> **WORK TASK 1**:
Reproduce the part of the records that begins with the line containing "32: (1010, 498)" and ends with the line containing "163: (1039, 496)", both of those lines included.

.....

UIDs below 10,000 are a security risk on several systems, because if someone does manage to escalate privileges outside the Docker container their Docker container UID may overlap with a more privileged system user's UID granting them additional permissions. For best security, always run your processes as a UID above 10,000.

Good:

RUN groupadd -g 10001 appuser && \
    useradd -u 10001 -g appuser appuser

Bad:

RUN groupadd -g 100 appuser && \
    useradd -u 100 -g appuser appuser

9. Use static UID and GID

  • Files and directories on a Linux system are associated with specific UIDs and GIDs, which determine who can read, write, or execute them (rwx).
  • When a Docker container creates or manipulates files on a shared volume or directly on the host filesystem, the files are owned by the UID/GID of the container process that created them.
  • If the container uses dynamically assigned UIDs/GIDs (the default), the container’s UID/GID could vary between builds or deployments.
  • This variation in UIDs/GIDs makes it harder to manage file ownership consistently, especially when these files need to be accessed or modified on the host system.

Good:

ARG UID=10001
ARG GID=10001

RUN groupadd -g $GID appuser && \
    useradd -u $UID -g appuser appuser

Bad:

RUN adduser --system appuser  # Random UID/GID assigned

10. Use multi-staged builds to reduce the final image size

Multi-stage builds are a powerful technique to create smaller, more secure Docker images by separating build-time dependencies from runtime requirements.

.....

> **WORK TASK 2**:
Continue the text on Docker container best practices, picking up after its final sentence.

> **RECORDS SHOWN**:

.....

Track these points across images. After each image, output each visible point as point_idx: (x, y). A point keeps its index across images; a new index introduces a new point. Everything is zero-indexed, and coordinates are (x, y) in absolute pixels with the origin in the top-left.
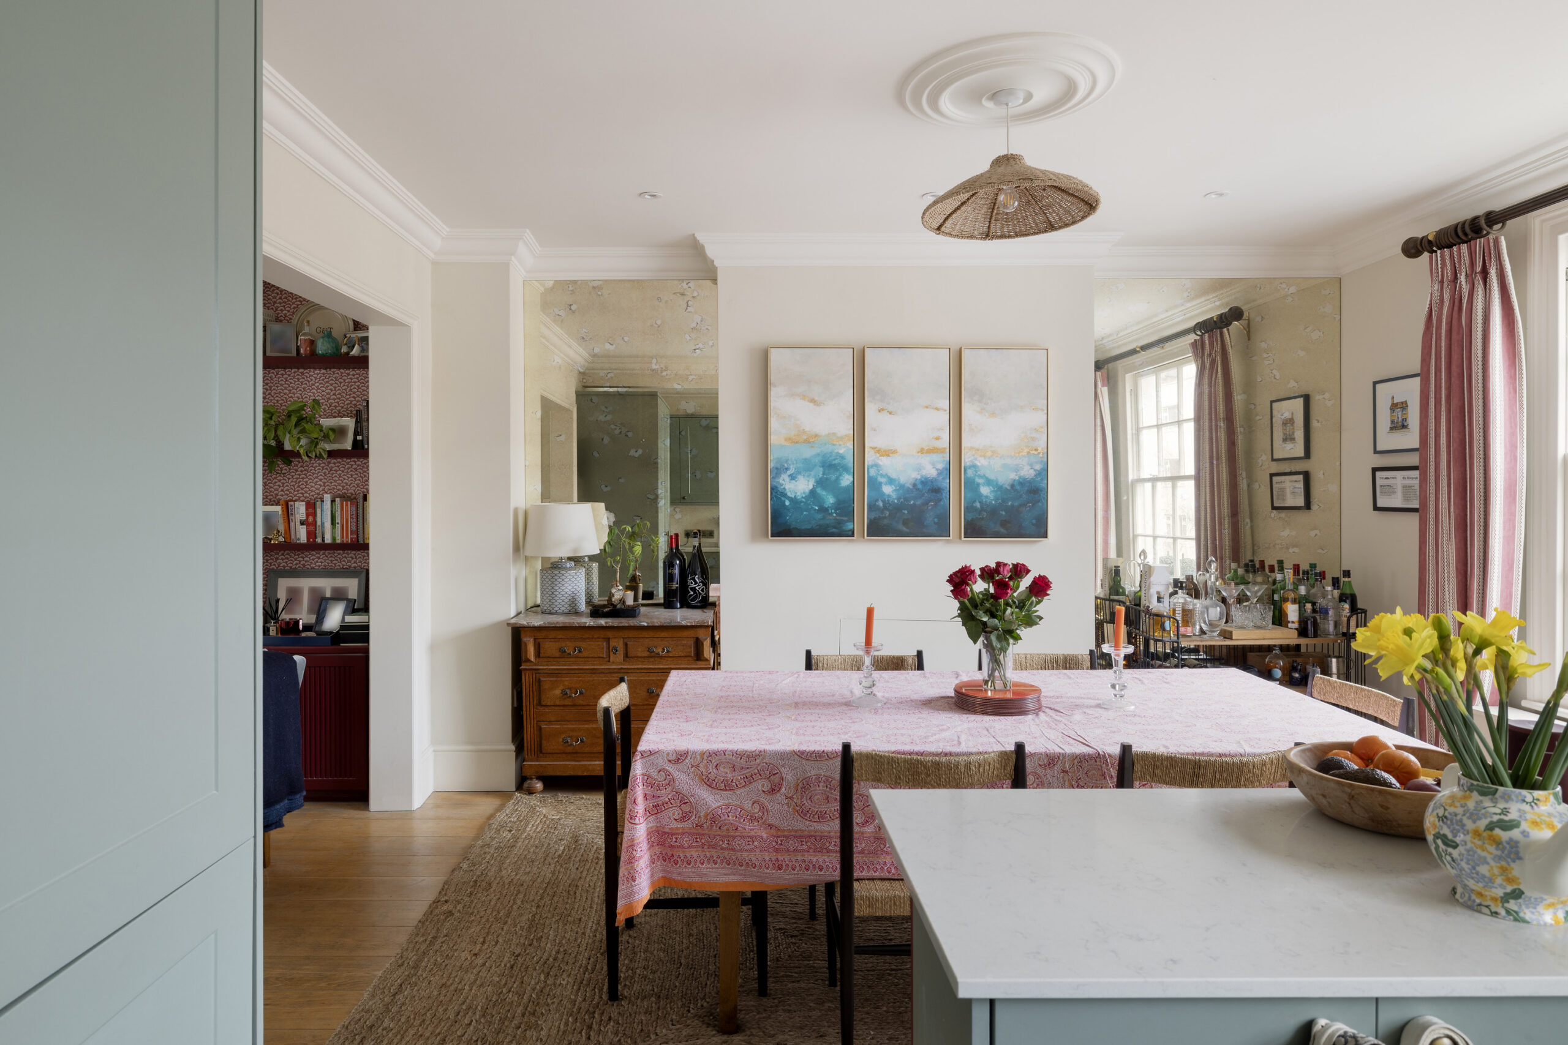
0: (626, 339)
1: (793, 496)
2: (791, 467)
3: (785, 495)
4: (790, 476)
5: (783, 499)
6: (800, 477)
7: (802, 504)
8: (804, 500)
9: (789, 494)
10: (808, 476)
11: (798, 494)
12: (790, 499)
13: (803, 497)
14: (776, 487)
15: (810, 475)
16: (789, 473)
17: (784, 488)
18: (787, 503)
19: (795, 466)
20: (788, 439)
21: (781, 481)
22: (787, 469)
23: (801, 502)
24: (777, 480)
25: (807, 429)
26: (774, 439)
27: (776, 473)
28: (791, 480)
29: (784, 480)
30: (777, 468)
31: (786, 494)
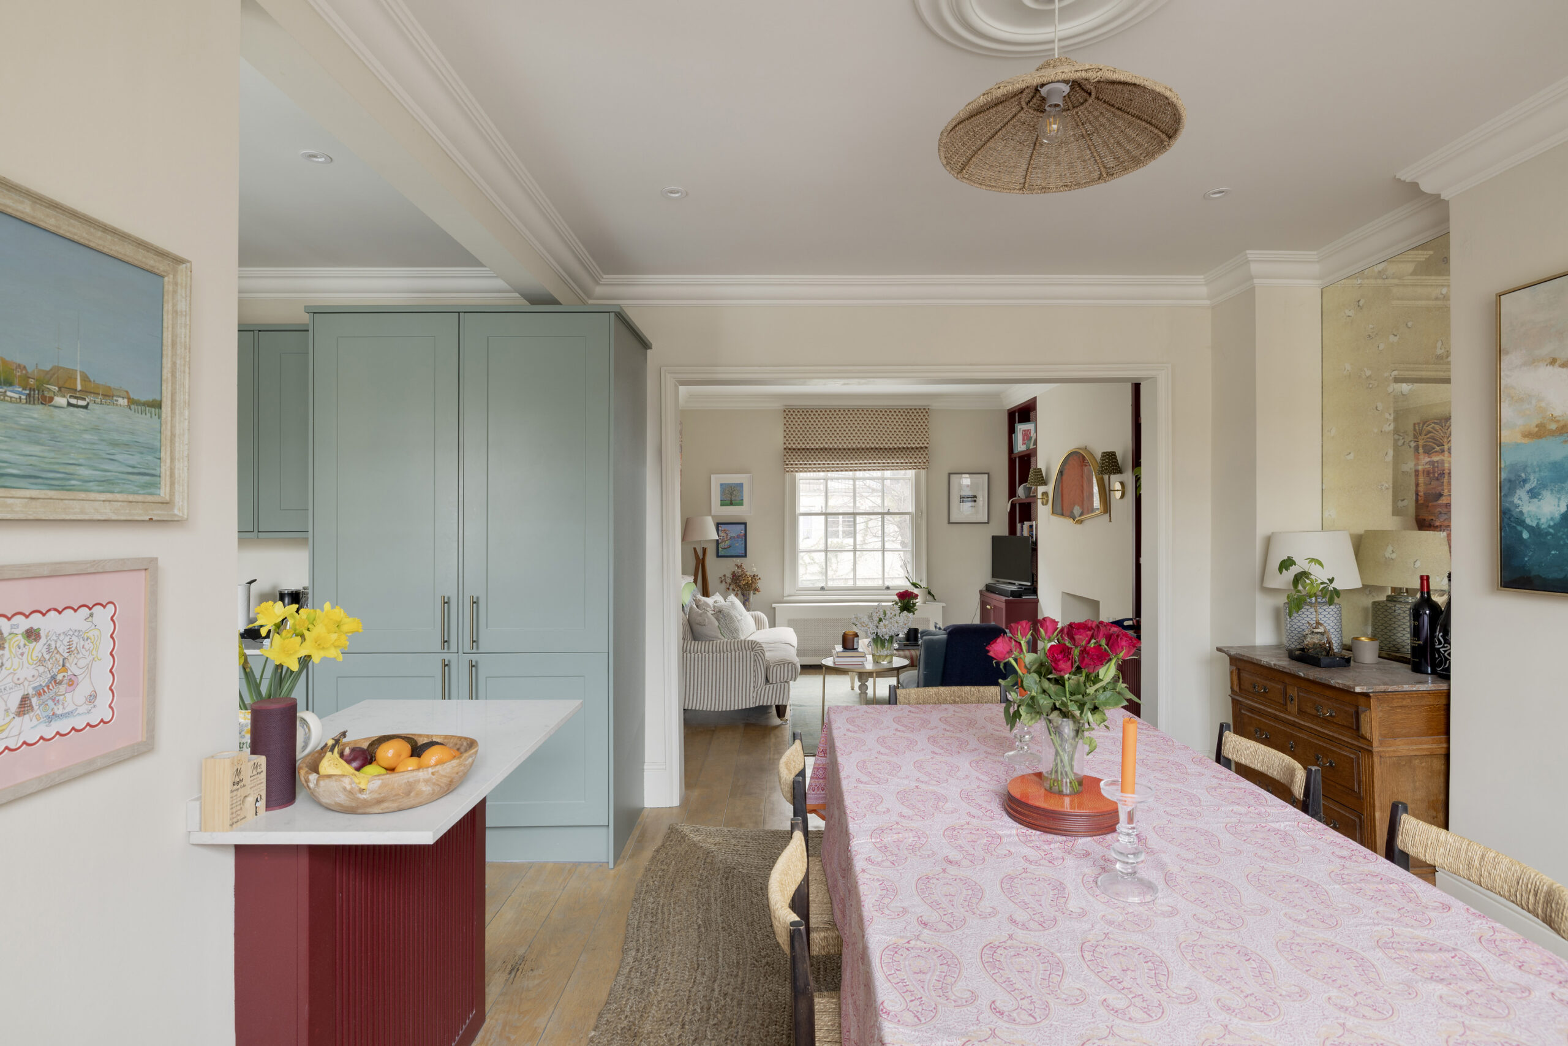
0: (1410, 324)
1: (1534, 524)
2: (1532, 478)
3: (1521, 522)
4: (1530, 491)
5: (1519, 528)
6: (1546, 494)
7: (1549, 537)
8: (1551, 530)
9: (1528, 521)
10: (1559, 491)
11: (1543, 521)
12: (1530, 529)
13: (1549, 526)
14: (1509, 510)
15: (1563, 488)
16: (1528, 486)
17: (1521, 512)
18: (1525, 535)
19: (1537, 475)
20: (1528, 435)
21: (1516, 501)
22: (1525, 481)
23: (1548, 533)
24: (1510, 499)
25: (1557, 413)
26: (1506, 436)
27: (1509, 489)
28: (1531, 498)
29: (1520, 499)
30: (1510, 481)
31: (1524, 521)
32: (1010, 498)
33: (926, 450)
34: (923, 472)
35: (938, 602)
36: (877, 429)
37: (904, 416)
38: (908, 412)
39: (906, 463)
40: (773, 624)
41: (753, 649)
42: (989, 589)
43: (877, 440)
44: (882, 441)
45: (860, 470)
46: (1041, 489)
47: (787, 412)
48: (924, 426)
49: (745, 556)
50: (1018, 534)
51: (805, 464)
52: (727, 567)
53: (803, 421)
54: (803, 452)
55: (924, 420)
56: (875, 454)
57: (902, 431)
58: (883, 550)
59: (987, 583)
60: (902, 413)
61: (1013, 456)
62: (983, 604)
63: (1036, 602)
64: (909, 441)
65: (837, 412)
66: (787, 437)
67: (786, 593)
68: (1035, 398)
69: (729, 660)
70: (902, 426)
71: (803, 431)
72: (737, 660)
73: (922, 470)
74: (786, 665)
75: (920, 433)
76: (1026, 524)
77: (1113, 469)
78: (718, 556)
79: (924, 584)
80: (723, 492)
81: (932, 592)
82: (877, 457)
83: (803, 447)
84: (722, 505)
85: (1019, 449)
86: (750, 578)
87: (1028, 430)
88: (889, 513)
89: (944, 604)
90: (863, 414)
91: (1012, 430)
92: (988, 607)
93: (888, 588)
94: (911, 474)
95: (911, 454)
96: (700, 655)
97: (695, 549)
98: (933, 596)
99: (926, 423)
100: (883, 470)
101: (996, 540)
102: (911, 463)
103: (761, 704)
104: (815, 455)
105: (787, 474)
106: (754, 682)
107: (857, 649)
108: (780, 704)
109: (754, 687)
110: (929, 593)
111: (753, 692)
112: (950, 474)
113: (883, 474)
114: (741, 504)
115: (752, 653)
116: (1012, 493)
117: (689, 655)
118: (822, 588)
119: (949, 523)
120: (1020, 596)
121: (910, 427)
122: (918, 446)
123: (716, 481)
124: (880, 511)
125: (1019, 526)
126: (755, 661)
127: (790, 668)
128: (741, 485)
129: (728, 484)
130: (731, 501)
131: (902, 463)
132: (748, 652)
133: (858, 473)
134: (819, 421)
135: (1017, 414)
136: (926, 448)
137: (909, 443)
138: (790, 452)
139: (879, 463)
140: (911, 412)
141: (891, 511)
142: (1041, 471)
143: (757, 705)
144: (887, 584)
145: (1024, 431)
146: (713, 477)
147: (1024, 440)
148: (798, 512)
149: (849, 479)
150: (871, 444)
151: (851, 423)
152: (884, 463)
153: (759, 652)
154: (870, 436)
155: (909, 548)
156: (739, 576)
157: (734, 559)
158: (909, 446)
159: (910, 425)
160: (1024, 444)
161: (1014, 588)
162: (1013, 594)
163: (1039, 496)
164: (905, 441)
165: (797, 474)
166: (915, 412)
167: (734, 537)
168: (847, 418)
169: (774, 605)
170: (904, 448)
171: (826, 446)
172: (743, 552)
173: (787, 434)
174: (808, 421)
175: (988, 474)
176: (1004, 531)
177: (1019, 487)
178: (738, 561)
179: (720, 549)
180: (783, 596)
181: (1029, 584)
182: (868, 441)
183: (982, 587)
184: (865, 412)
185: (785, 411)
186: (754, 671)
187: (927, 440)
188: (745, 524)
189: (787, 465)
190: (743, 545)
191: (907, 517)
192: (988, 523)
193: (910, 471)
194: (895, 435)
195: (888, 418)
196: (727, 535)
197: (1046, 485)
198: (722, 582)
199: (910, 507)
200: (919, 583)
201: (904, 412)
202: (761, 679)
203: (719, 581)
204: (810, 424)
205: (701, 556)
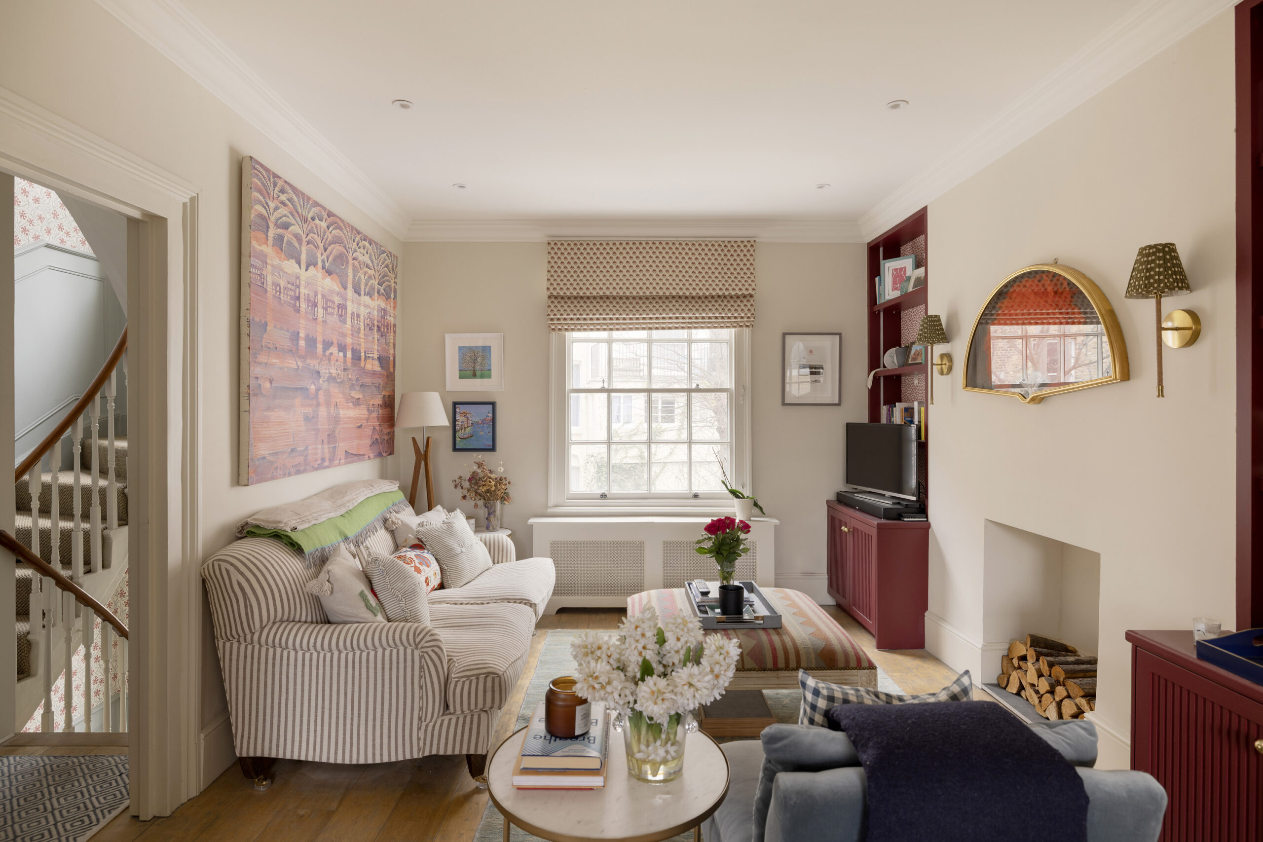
32: (871, 368)
33: (752, 300)
34: (747, 331)
35: (770, 516)
36: (681, 269)
37: (720, 252)
38: (726, 246)
39: (723, 318)
40: (523, 552)
41: (417, 645)
42: (842, 499)
43: (681, 284)
44: (687, 286)
45: (657, 328)
46: (939, 349)
47: (553, 245)
48: (748, 266)
49: (493, 449)
50: (884, 420)
51: (578, 319)
52: (466, 464)
53: (575, 258)
54: (575, 302)
55: (749, 257)
56: (677, 305)
57: (717, 272)
58: (690, 442)
59: (839, 491)
60: (716, 247)
61: (876, 308)
62: (834, 524)
63: (927, 527)
64: (727, 286)
65: (624, 245)
66: (552, 279)
67: (552, 501)
68: (925, 209)
69: (372, 665)
70: (716, 265)
71: (575, 272)
72: (387, 666)
73: (745, 328)
74: (482, 678)
75: (742, 275)
76: (899, 407)
77: (1176, 280)
78: (455, 449)
79: (747, 492)
80: (462, 360)
81: (759, 503)
82: (681, 309)
83: (575, 294)
84: (461, 377)
85: (888, 298)
86: (493, 483)
87: (901, 269)
88: (698, 390)
89: (776, 521)
90: (661, 247)
91: (874, 271)
92: (845, 529)
93: (696, 496)
94: (727, 334)
95: (729, 305)
96: (315, 655)
97: (414, 439)
98: (761, 509)
99: (752, 261)
100: (689, 328)
101: (851, 429)
102: (729, 318)
103: (434, 752)
104: (591, 306)
105: (554, 333)
106: (421, 709)
107: (584, 735)
108: (472, 752)
109: (420, 719)
110: (756, 504)
111: (419, 729)
112: (784, 335)
113: (690, 335)
114: (489, 377)
115: (417, 653)
116: (874, 361)
117: (292, 653)
118: (603, 496)
119: (784, 404)
120: (899, 516)
121: (729, 266)
122: (740, 293)
123: (453, 344)
124: (684, 386)
125: (884, 409)
126: (421, 667)
127: (489, 684)
128: (486, 350)
129: (470, 348)
130: (474, 371)
131: (716, 318)
132: (409, 651)
133: (654, 332)
134: (598, 258)
135: (881, 249)
136: (751, 296)
137: (727, 289)
138: (556, 302)
139: (683, 318)
140: (729, 246)
141: (701, 387)
142: (939, 320)
143: (427, 754)
144: (695, 489)
145: (896, 270)
146: (447, 336)
147: (894, 283)
148: (569, 387)
149: (641, 341)
150: (671, 290)
151: (644, 261)
152: (690, 318)
153: (429, 650)
154: (671, 279)
155: (727, 439)
156: (480, 479)
157: (475, 454)
158: (727, 293)
159: (729, 264)
160: (894, 289)
161: (887, 504)
162: (888, 514)
163: (937, 360)
164: (721, 286)
165: (567, 334)
166: (736, 246)
167: (478, 423)
168: (638, 254)
169: (532, 521)
170: (719, 296)
171: (608, 293)
172: (491, 443)
173: (552, 276)
174: (582, 258)
175: (840, 334)
176: (862, 416)
177: (884, 353)
178: (479, 456)
179: (458, 439)
180: (547, 507)
181: (914, 498)
182: (668, 285)
183: (832, 496)
184: (664, 245)
185: (549, 243)
186: (421, 687)
187: (753, 284)
188: (493, 404)
189: (552, 319)
190: (491, 434)
191: (724, 396)
192: (839, 404)
193: (728, 330)
194: (707, 278)
195: (697, 253)
196: (468, 419)
197: (948, 342)
198: (456, 487)
199: (728, 382)
200: (740, 489)
201: (719, 245)
202: (434, 705)
203: (453, 485)
204: (585, 262)
205: (422, 449)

.....

> **EXPECTED OUTPUT 1**:
32: (1010, 498)
33: (926, 450)
34: (923, 472)
35: (938, 602)
36: (877, 429)
37: (904, 416)
38: (908, 412)
39: (906, 463)
40: (773, 624)
41: (753, 649)
42: (989, 589)
43: (877, 440)
44: (882, 441)
45: (860, 470)
46: (1041, 489)
47: (787, 412)
48: (924, 426)
49: (745, 556)
50: (1018, 534)
51: (805, 464)
52: (727, 567)
53: (803, 421)
54: (803, 452)
55: (924, 420)
56: (875, 454)
57: (902, 431)
58: (883, 550)
59: (987, 583)
60: (902, 413)
61: (1013, 456)
62: (983, 604)
63: (1036, 602)
64: (909, 441)
65: (837, 412)
66: (787, 437)
67: (786, 593)
68: (1035, 398)
69: (729, 660)
70: (902, 426)
71: (803, 431)
72: (737, 660)
73: (922, 470)
74: (786, 665)
75: (920, 433)
76: (1026, 524)
77: (1113, 469)
78: (718, 556)
79: (924, 584)
80: (723, 492)
81: (932, 592)
82: (877, 457)
83: (803, 447)
84: (722, 505)
85: (1019, 449)
86: (750, 578)
87: (1028, 430)
88: (889, 513)
89: (944, 604)
90: (863, 414)
91: (1012, 430)
92: (988, 607)
93: (888, 588)
94: (911, 474)
95: (911, 454)
96: (700, 655)
97: (695, 549)
98: (933, 596)
99: (926, 423)
100: (883, 470)
101: (996, 540)
102: (911, 463)
103: (761, 704)
104: (815, 455)
105: (787, 474)
106: (754, 682)
107: (857, 649)
108: (780, 704)
109: (754, 687)
110: (929, 593)
111: (753, 692)
112: (950, 474)
113: (883, 474)
114: (741, 504)
115: (752, 653)
116: (1012, 493)
117: (689, 655)
118: (822, 588)
119: (949, 523)
120: (1020, 596)
121: (910, 427)
122: (918, 446)
123: (716, 481)
124: (880, 511)
125: (1019, 526)
126: (755, 661)
127: (790, 668)
128: (741, 485)
129: (728, 484)
130: (731, 501)
131: (902, 463)
132: (748, 652)
133: (858, 473)
134: (819, 421)
135: (1017, 414)
136: (926, 448)
137: (909, 443)
138: (790, 452)
139: (879, 463)
140: (911, 412)
141: (891, 511)
142: (1041, 471)
143: (757, 705)
144: (887, 584)
145: (1024, 431)
146: (713, 477)
147: (1024, 440)
148: (798, 512)
149: (849, 479)
150: (871, 444)
151: (851, 423)
152: (884, 463)
153: (759, 652)
154: (870, 436)
155: (909, 548)
156: (739, 576)
157: (734, 559)
158: (909, 446)
159: (910, 425)
160: (1024, 444)
161: (1014, 588)
162: (1013, 594)
163: (1039, 496)

> **EXPECTED OUTPUT 2**:
Assume we have:

├── app.py              # Main application code
├── requirements.txt    # Dependencies
└── .gitignore

NOTE: requirements.txt should have dependencies versions pinned ex. requests==2.31.0

Good: Single-Stage Build Simple. Includes all build tools and dependencies in the final image, resulting in a larger final image size.

FROM python:3.12-slim
WORKDIR /app

COPY requirements.txt .
RUN pip install --no-cache-dir -r requirements.txt

COPY . .
CMD ["python", "app.py"]

🔥✅ Better: Multi-Stage Build Uses two stages, in the first stage builder installs dependencies in virtual env, while in the second runner stage copies only the necessary files.

Why use a virtual environment?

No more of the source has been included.